Return every line from the one with "Saudan | TCF2 | |" through the one with "Jean-Antoine | GS | |", inclusive, exactly as it appears below.

▶ _Material for this task_:
Segment Open
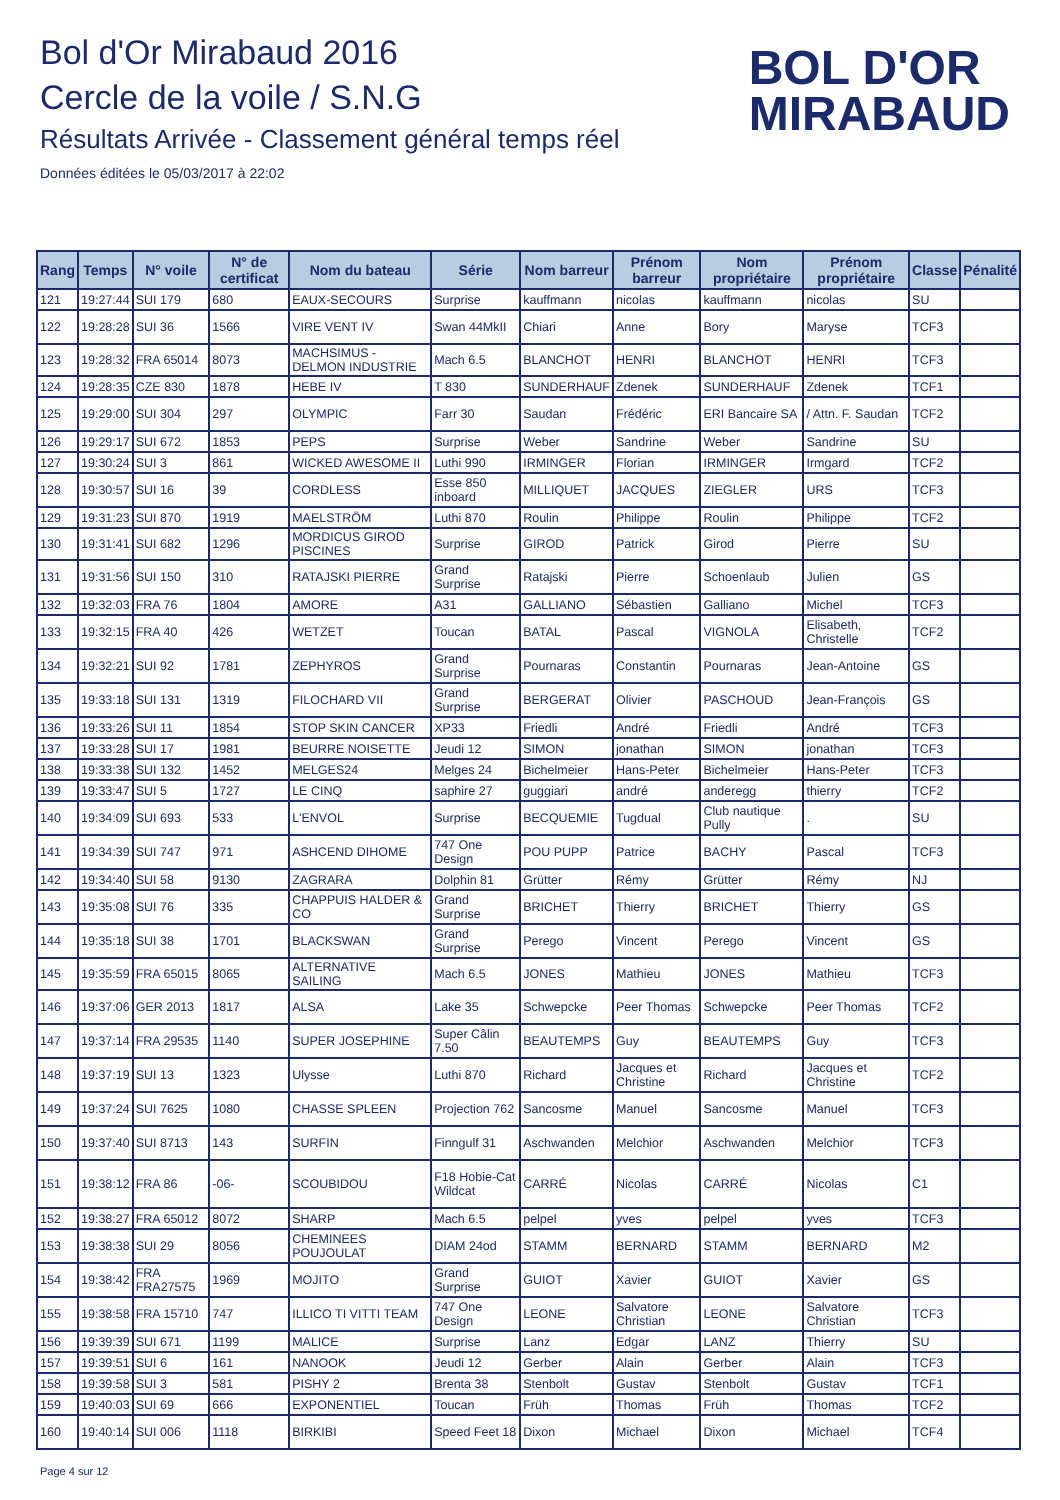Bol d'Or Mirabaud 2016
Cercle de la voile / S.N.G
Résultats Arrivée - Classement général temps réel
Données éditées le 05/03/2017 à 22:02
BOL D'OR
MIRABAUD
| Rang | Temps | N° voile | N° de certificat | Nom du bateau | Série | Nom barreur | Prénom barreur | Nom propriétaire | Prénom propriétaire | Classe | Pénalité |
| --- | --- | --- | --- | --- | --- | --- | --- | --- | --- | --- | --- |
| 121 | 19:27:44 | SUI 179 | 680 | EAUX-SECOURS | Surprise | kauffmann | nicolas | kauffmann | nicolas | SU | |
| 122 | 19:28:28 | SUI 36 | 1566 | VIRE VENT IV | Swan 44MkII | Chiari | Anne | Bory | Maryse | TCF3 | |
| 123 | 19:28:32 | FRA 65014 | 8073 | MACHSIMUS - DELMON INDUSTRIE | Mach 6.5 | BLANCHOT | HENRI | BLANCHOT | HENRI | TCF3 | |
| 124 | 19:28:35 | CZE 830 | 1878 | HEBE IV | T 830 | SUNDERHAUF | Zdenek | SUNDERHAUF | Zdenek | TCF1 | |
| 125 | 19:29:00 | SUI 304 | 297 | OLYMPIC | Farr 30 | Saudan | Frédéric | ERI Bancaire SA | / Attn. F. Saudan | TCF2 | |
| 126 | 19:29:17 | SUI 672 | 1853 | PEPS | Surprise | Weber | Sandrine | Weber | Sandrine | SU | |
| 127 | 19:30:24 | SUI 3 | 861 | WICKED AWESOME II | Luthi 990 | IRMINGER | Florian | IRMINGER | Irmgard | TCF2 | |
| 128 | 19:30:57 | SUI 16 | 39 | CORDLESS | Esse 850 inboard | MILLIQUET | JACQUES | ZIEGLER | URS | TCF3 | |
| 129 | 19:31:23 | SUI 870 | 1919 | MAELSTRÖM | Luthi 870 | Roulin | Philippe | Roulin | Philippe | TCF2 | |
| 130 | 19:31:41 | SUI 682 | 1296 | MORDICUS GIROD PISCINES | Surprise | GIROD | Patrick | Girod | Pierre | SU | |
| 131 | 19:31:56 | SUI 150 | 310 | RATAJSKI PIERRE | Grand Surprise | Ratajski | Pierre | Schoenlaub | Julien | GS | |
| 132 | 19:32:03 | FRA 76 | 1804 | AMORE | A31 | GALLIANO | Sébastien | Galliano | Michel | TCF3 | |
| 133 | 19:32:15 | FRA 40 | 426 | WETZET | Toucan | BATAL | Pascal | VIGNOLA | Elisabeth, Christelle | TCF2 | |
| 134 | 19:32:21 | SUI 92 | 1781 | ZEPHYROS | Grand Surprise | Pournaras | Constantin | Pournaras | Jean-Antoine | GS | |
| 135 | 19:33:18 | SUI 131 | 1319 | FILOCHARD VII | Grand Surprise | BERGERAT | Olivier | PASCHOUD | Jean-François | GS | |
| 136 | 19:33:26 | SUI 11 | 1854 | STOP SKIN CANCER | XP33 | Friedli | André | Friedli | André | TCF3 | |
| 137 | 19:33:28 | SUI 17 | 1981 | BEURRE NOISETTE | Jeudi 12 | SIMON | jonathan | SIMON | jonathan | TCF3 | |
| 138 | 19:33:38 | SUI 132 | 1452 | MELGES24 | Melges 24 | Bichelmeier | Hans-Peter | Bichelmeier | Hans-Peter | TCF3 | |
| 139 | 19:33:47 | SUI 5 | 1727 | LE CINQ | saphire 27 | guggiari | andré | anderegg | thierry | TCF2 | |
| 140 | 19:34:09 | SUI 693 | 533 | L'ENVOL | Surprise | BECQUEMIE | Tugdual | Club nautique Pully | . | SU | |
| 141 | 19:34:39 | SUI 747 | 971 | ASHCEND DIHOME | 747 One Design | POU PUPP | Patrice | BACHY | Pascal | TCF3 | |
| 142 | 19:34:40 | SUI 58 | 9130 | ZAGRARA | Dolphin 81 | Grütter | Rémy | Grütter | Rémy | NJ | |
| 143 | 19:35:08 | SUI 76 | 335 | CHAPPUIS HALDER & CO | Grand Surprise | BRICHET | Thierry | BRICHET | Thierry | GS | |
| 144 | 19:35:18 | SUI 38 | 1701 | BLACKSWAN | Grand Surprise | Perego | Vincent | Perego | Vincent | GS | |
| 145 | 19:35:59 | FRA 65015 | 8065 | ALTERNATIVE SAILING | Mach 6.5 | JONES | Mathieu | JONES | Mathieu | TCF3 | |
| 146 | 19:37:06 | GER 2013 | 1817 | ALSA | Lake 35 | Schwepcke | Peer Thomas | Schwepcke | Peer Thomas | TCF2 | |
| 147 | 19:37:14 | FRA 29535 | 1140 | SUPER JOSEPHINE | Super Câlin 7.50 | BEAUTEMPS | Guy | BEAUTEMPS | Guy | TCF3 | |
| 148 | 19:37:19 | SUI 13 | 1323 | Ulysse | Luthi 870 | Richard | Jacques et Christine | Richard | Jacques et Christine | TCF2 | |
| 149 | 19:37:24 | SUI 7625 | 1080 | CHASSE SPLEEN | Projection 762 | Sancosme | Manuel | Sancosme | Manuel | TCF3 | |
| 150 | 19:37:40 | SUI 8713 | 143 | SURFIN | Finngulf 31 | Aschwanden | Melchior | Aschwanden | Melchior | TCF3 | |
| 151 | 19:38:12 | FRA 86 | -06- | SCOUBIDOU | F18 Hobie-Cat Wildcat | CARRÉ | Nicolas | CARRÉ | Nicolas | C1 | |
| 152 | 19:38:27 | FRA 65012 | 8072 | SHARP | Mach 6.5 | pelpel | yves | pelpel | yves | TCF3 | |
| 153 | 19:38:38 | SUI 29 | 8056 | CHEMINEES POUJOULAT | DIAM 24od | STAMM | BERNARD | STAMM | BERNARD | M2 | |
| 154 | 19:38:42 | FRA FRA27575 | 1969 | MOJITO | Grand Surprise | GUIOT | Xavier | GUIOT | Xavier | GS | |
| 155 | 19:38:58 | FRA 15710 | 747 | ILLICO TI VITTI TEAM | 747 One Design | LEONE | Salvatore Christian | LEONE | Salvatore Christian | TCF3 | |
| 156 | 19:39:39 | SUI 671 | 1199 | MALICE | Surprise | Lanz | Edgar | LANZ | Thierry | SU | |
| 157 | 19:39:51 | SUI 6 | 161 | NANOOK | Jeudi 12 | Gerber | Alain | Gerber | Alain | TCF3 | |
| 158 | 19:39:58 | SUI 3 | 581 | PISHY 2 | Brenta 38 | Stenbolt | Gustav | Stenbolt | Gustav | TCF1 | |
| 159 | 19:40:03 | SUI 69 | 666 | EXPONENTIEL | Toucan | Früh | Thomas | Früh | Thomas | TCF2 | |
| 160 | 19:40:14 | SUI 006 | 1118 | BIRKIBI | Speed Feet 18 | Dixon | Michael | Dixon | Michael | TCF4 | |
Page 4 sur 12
Segment Closed
▶ _Result of the exercise_:
| 125 | 19:29:00 | SUI 304 | 297 | OLYMPIC | Farr 30 | Saudan | Frédéric | ERI Bancaire SA | / Attn. F. Saudan | TCF2 | |
| 126 | 19:29:17 | SUI 672 | 1853 | PEPS | Surprise | Weber | Sandrine | Weber | Sandrine | SU | |
| 127 | 19:30:24 | SUI 3 | 861 | WICKED AWESOME II | Luthi 990 | IRMINGER | Florian | IRMINGER | Irmgard | TCF2 | |
| 128 | 19:30:57 | SUI 16 | 39 | CORDLESS | Esse 850 inboard | MILLIQUET | JACQUES | ZIEGLER | URS | TCF3 | |
| 129 | 19:31:23 | SUI 870 | 1919 | MAELSTRÖM | Luthi 870 | Roulin | Philippe | Roulin | Philippe | TCF2 | |
| 130 | 19:31:41 | SUI 682 | 1296 | MORDICUS GIROD PISCINES | Surprise | GIROD | Patrick | Girod | Pierre | SU | |
| 131 | 19:31:56 | SUI 150 | 310 | RATAJSKI PIERRE | Grand Surprise | Ratajski | Pierre | Schoenlaub | Julien | GS | |
| 132 | 19:32:03 | FRA 76 | 1804 | AMORE | A31 | GALLIANO | Sébastien | Galliano | Michel | TCF3 | |
| 133 | 19:32:15 | FRA 40 | 426 | WETZET | Toucan | BATAL | Pascal | VIGNOLA | Elisabeth, Christelle | TCF2 | |
| 134 | 19:32:21 | SUI 92 | 1781 | ZEPHYROS | Grand Surprise | Pournaras | Constantin | Pournaras | Jean-Antoine | GS | |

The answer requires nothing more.